--- Dataset content ---

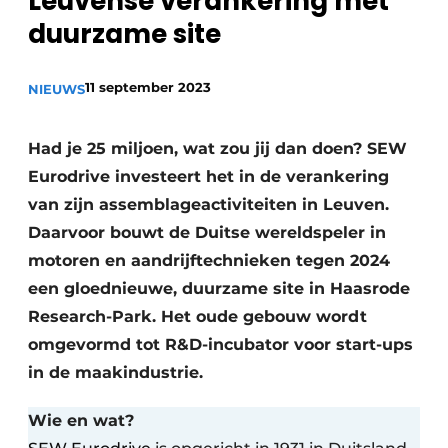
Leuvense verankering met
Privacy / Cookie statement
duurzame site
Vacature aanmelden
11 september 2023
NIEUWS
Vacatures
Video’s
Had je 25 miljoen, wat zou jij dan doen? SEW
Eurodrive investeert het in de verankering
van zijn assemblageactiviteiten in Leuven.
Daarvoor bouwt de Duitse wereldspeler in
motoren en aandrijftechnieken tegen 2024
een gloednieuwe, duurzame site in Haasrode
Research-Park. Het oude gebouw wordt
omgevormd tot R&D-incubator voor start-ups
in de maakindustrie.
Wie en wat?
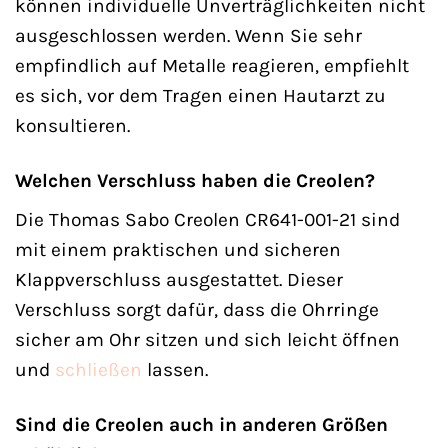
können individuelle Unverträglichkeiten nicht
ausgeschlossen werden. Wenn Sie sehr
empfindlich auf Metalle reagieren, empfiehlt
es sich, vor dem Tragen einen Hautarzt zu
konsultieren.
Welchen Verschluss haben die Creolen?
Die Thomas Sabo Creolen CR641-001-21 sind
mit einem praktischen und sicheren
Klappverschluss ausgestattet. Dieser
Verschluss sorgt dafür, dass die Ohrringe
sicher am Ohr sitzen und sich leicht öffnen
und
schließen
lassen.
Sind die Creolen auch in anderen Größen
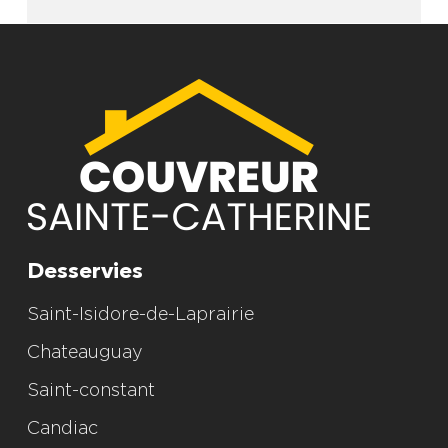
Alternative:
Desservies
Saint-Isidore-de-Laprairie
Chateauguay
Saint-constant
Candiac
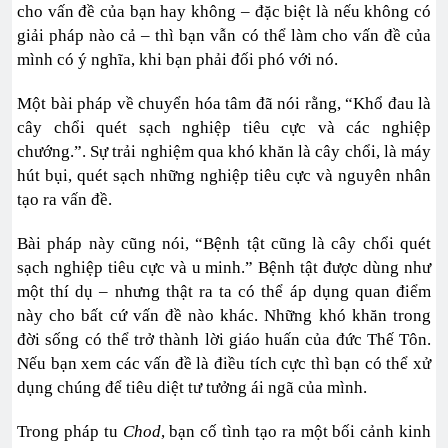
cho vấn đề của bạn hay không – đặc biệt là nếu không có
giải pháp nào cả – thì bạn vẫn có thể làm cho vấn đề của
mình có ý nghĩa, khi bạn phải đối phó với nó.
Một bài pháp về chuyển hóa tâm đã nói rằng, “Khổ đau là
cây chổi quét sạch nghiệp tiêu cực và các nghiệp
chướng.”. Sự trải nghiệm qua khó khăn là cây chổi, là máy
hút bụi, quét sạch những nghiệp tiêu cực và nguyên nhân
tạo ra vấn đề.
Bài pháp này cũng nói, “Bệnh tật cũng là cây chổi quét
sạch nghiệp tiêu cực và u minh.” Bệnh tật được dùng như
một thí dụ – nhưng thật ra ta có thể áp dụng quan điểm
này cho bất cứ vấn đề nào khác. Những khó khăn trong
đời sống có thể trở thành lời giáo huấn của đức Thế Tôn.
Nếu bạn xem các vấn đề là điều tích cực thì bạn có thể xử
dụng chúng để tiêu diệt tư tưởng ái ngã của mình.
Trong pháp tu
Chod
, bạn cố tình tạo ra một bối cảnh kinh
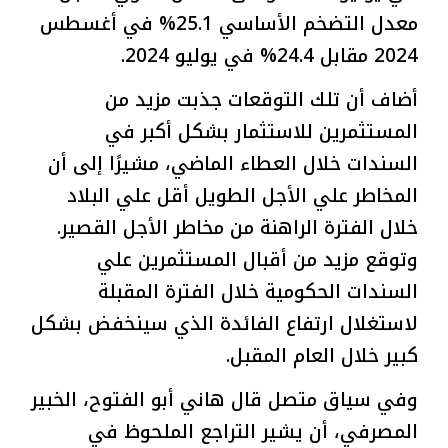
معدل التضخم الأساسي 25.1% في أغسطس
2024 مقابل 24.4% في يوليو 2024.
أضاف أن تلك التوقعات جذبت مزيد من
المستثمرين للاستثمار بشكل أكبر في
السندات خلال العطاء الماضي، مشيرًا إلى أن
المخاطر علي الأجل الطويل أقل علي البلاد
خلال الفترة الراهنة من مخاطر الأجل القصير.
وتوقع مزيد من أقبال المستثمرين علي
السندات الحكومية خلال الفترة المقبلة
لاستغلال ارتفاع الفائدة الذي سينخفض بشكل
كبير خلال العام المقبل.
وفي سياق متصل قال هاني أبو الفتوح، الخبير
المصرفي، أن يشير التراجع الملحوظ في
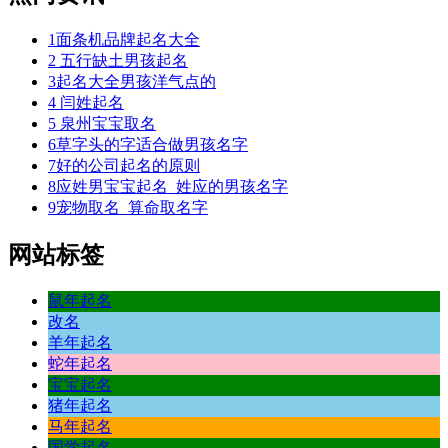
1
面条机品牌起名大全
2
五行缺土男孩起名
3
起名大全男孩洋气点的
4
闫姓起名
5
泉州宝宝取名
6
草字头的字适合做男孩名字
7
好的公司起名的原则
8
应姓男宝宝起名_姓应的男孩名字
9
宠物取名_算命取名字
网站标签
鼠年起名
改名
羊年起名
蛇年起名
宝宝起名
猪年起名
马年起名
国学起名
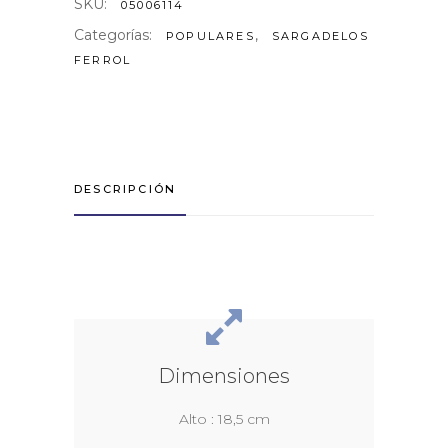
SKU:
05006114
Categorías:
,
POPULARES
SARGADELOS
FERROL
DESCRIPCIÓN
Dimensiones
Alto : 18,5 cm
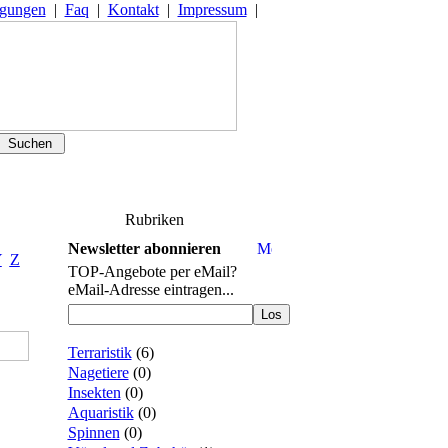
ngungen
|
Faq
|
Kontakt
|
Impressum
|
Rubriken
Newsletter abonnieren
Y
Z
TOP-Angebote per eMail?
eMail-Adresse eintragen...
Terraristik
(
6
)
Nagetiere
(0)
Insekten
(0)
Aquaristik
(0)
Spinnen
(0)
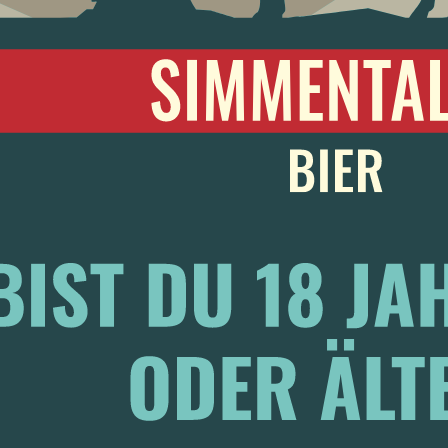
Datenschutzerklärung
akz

--- Brief ---
Reproduce the whole listing above word for word, dropping each image.

--- Output for this exercise ---
Leuvense verankering met
Privacy / Cookie statement
duurzame site
Vacature aanmelden
11 september 2023
NIEUWS
Vacatures
Video’s
Had je 25 miljoen, wat zou jij dan doen? SEW
Eurodrive investeert het in de verankering
van zijn assemblageactiviteiten in Leuven.
Daarvoor bouwt de Duitse wereldspeler in
motoren en aandrijftechnieken tegen 2024
een gloednieuwe, duurzame site in Haasrode
Research-Park. Het oude gebouw wordt
omgevormd tot R&D-incubator voor start-ups
in de maakindustrie.
Wie en wat?
können individuelle Unverträglichkeiten nicht
ausgeschlossen werden. Wenn Sie sehr
empfindlich auf Metalle reagieren, empfiehlt
es sich, vor dem Tragen einen Hautarzt zu
konsultieren.
Welchen Verschluss haben die Creolen?
Die Thomas Sabo Creolen CR641-001-21 sind
mit einem praktischen und sicheren
Klappverschluss ausgestattet. Dieser
Verschluss sorgt dafür, dass die Ohrringe
sicher am Ohr sitzen und sich leicht öffnen
und
schließen
lassen.
Sind die Creolen auch in anderen Größen
Alternative:
Desservies
Saint-Isidore-de-Laprairie
Chateauguay
Saint-constant
Candiac
cho vấn đề của bạn hay không – đặc biệt là nếu không có
giải pháp nào cả – thì bạn vẫn có thể làm cho vấn đề của
mình có ý nghĩa, khi bạn phải đối phó với nó.
Một bài pháp về chuyển hóa tâm đã nói rằng, “Khổ đau là
cây chổi quét sạch nghiệp tiêu cực và các nghiệp
chướng.”. Sự trải nghiệm qua khó khăn là cây chổi, là máy
hút bụi, quét sạch những nghiệp tiêu cực và nguyên nhân
tạo ra vấn đề.
Bài pháp này cũng nói, “Bệnh tật cũng là cây chổi quét
sạch nghiệp tiêu cực và u minh.” Bệnh tật được dùng như
một thí dụ – nhưng thật ra ta có thể áp dụng quan điểm
này cho bất cứ vấn đề nào khác. Những khó khăn trong
đời sống có thể trở thành lời giáo huấn của đức Thế Tôn.
Nếu bạn xem các vấn đề là điều tích cực thì bạn có thể xử
dụng chúng để tiêu diệt tư tưởng ái ngã của mình.
Trong pháp tu
Chod
, bạn cố tình tạo ra một bối cảnh kinh
معدل التضخم الأساسي 25.1% في أغسطس
2024 مقابل 24.4% في يوليو 2024.
أضاف أن تلك التوقعات جذبت مزيد من
المستثمرين للاستثمار بشكل أكبر في
السندات خلال العطاء الماضي، مشيرًا إلى أن
المخاطر علي الأجل الطويل أقل علي البلاد
خلال الفترة الراهنة من مخاطر الأجل القصير.
وتوقع مزيد من أقبال المستثمرين علي
السندات الحكومية خلال الفترة المقبلة
لاستغلال ارتفاع الفائدة الذي سينخفض بشكل
كبير خلال العام المقبل.
وفي سياق متصل قال هاني أبو الفتوح، الخبير
المصرفي، أن يشير التراجع الملحوظ في
1
面条机品牌起名大全
2
五行缺土男孩起名
3
起名大全男孩洋气点的
4
闫姓起名
5
泉州宝宝取名
6
草字头的字适合做男孩名字
7
好的公司起名的原则
8
应姓男宝宝起名_姓应的男孩名字
9
宠物取名_算命取名字
网站标签
鼠年起名
改名
羊年起名
蛇年起名
宝宝起名
猪年起名
马年起名
国学起名
SKU:
05006114
Categorías:
,
POPULARES
SARGADELOS
FERROL
DESCRIPCIÓN
Dimensiones
Alto : 18,5 cm
ngungen
|
Faq
|
Kontakt
|
Impressum
|
Rubriken
Newsletter abonnieren
Y
Z
TOP-Angebote per eMail?
eMail-Adresse eintragen...
Terraristik
(
6
)
Nagetiere
(0)
Insekten
(0)
Aquaristik
(0)
Spinnen
(0)
Datenschutzerklärung
akz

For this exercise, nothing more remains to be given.